WHAT THE TASK ASKS:
Continue the passage below about the family's move to Charleston, starting after its final sentence; the rows that follow it are not part of the passage.

PASSAGE SHOWN:
Guys, I don’t know what to talk about anymore aside from all the crazy things happening in our lives! Truly, I feel like I’m a broken record and I apologize for that but holy changes. I’ve been thinking so much about the past few months and can’t believe we have finally made it to this point!
Since this past November, after our month in Charleston, life has sort of been a blur. We got home December 1st, dove into Christmas season, quarantined halfway through December before welcoming George, ended up testing positive for Covid before labor, had George January 6, quarantined for two weeks while packing and welcoming a newborn and moved out of our house on February 21. It’s been all sorts of a whirlwind.
Honestly, this move probably wouldn’t have happened if it wasn’t a quick decision. We had been considering this move for the past 8 years but since I’m a creature of comfort, I could come up with every excuse under the sun to not move. I knew that ultimately that excuse wasn’t serving our family. After spending the month of November here in Charleston, we knew that the best decision for our us would be to move here. To say yes to something we considered for so long. After watching our boys spend their days outdoors in the sunshine, in a place that we love so much, we knew this would be a good decision.
So here we are! We made it!
Are we always going to feel like we are on vacation? Because that is kind of what it feels like with palm trees outside our windows and the ocean glistening in the distance from our front porch. I pinch myself every morning that my days get to start and end here. I know that I’ll have moments of feeling homesick. I already miss my friends and our routine but that feeling also makes me excited to find that here.

SUPPLIED INFORMATION:
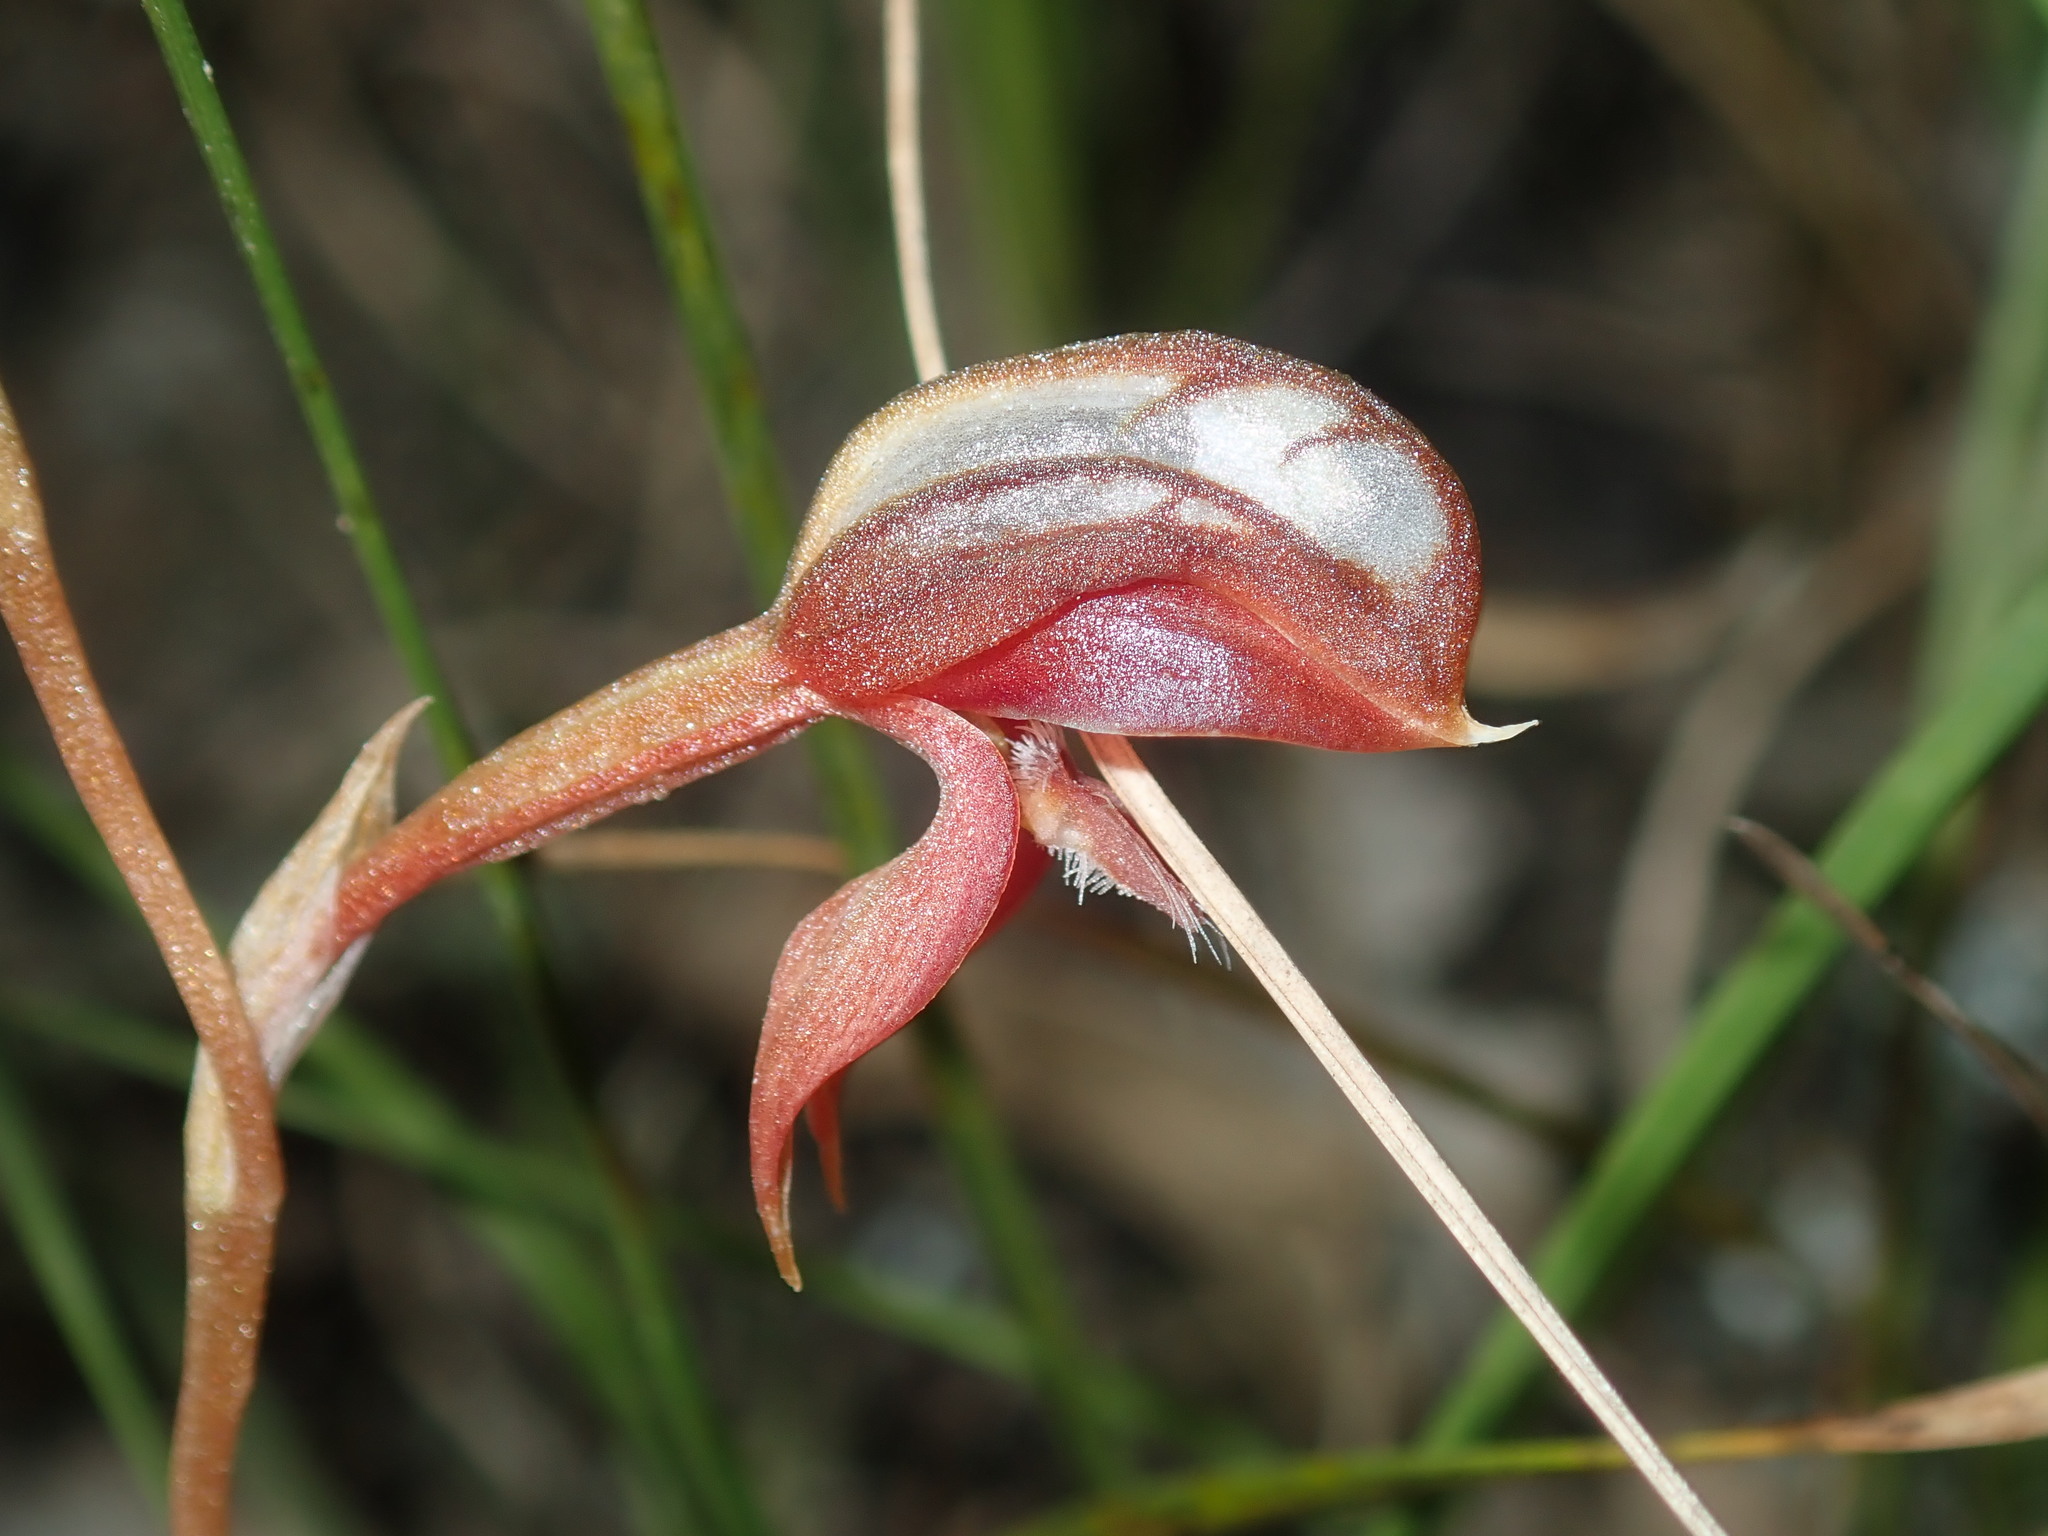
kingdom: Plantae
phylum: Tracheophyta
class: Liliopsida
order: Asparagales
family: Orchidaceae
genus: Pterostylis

---

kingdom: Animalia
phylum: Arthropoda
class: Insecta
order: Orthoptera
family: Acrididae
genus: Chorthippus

...

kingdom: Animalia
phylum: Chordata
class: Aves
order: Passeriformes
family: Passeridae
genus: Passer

RESULT OF THIS EXERCISE:
So for now I’m just trying to find that sense of home, sense of routine, focus on my family/kids and help them to feel like this is it. It has been hard for Charlie and Jack to understand the move. They keep referring to Charleston as their “new house” and our old house as their “home.” Charlie also keeps asking if we can paint this house the same colors as our old house which sort of makes my heart hurt. These transitions are hard, whether they are right or not. I have felt alllll the feels over the past few weeks and I’m prepared to feel more in the coming weeks. As a mom, I think you carry the weight of your entire family’s emotions and that’s where I’m at. Feeling very aware of how the boys are feeling and just trying to make everything feel like the right move for them.
I apologize if I’ve been a little vacant. Welcoming George has been a whirlwind, moving has been a whirlwind, surviving has been a whirlwind. George is 8 weeks old, still waking up 2-3x a night and life is a little sleepy over here. I’m going to update you guys soon when I have a day on my computer — although I can’t even picture that happening soon, ha. But I always want to keep you guys in the loop! We are in survival mode over here.